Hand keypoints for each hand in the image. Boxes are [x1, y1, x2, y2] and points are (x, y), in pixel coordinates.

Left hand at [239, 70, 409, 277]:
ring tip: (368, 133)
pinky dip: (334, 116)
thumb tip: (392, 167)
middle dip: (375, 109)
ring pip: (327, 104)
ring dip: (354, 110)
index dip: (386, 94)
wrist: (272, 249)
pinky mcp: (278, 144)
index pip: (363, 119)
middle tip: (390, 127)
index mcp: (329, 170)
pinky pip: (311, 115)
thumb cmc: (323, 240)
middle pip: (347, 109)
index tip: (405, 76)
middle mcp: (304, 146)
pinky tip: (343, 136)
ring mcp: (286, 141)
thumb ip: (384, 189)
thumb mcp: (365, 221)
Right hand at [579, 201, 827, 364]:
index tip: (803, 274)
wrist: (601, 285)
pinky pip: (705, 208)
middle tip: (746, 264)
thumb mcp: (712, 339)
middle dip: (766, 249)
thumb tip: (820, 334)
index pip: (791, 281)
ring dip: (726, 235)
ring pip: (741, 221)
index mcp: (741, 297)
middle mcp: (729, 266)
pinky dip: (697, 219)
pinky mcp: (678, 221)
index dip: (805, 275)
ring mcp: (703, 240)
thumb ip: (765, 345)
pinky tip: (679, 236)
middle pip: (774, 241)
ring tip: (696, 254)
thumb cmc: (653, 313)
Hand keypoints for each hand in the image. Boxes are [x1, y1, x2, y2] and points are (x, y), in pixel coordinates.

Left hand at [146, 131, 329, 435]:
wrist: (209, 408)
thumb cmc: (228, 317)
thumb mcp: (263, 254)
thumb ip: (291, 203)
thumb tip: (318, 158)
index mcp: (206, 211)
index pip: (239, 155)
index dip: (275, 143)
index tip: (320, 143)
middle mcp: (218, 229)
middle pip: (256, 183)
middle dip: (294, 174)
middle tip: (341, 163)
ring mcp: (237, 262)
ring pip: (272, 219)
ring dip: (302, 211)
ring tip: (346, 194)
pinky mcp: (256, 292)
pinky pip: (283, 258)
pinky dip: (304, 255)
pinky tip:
------------------------------------------------
Beginning with the line that contains "ring dip: (302, 211)", quote each line exactly through the last line of the entries above, and nothing beyond them.

ring dip: (302, 211)
ring tip: (346, 194)
pinky mcp: (256, 292)
pinky pip: (283, 258)
pinky dip: (304, 255)
pinky tip:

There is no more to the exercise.